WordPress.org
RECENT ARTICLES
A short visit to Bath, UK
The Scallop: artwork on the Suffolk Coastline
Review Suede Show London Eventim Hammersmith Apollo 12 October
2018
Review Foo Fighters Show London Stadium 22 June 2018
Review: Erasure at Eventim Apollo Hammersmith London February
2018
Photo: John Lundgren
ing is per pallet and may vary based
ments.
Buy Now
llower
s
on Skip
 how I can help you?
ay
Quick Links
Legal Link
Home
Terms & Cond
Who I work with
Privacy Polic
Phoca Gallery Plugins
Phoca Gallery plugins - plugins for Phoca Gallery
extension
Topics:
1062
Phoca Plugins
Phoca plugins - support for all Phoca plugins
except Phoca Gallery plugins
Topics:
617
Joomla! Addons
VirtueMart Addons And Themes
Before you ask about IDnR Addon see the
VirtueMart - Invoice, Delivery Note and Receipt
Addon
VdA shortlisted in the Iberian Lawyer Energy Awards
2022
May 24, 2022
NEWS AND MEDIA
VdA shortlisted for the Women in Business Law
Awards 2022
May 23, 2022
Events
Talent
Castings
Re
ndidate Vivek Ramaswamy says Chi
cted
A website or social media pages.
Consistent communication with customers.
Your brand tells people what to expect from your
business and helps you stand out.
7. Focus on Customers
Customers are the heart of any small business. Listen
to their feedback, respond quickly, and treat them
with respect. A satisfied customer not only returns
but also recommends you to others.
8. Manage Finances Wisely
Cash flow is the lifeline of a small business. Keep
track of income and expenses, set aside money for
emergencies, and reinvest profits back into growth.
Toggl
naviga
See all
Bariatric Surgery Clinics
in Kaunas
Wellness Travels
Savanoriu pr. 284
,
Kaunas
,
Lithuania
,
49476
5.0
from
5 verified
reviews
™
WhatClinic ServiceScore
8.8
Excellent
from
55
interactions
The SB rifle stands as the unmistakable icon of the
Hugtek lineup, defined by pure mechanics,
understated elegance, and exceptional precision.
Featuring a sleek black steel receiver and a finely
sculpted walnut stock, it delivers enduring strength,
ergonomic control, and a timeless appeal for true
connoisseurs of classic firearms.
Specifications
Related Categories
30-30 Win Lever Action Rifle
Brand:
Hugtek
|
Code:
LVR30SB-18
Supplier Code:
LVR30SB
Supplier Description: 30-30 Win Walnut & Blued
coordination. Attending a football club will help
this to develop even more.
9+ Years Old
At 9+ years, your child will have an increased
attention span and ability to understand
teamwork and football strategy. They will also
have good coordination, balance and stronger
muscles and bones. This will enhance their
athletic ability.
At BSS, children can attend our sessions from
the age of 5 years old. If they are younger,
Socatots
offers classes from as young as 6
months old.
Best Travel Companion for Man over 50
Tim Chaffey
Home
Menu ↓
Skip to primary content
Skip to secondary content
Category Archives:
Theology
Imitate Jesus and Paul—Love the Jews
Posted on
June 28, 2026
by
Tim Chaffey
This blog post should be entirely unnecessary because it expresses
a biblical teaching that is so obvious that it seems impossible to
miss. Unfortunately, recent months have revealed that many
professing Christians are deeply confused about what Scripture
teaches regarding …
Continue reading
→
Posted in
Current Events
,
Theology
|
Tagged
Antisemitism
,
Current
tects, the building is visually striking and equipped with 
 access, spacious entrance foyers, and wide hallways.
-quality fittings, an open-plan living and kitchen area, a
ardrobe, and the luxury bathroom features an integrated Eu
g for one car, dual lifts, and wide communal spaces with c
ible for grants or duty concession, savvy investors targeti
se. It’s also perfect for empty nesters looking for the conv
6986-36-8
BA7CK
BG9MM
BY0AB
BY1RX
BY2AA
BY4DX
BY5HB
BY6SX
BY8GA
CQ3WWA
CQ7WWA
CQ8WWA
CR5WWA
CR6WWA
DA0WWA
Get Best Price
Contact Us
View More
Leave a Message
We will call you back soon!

____

Reproduce the entries exactly, starting at their first line and stopping after the line with "Joomla! Addons".

### RESPONSE TO THE EXERCISE
WordPress.org
RECENT ARTICLES
A short visit to Bath, UK
The Scallop: artwork on the Suffolk Coastline
Review Suede Show London Eventim Hammersmith Apollo 12 October
2018
Review Foo Fighters Show London Stadium 22 June 2018
Review: Erasure at Eventim Apollo Hammersmith London February
2018
Photo: John Lundgren
ing is per pallet and may vary based
ments.
Buy Now
llower
s
on Skip
 how I can help you?
ay
Quick Links
Legal Link
Home
Terms & Cond
Who I work with
Privacy Polic
Phoca Gallery Plugins
Phoca Gallery plugins - plugins for Phoca Gallery
extension
Topics:
1062
Phoca Plugins
Phoca plugins - support for all Phoca plugins
except Phoca Gallery plugins
Topics:
617
Joomla! Addons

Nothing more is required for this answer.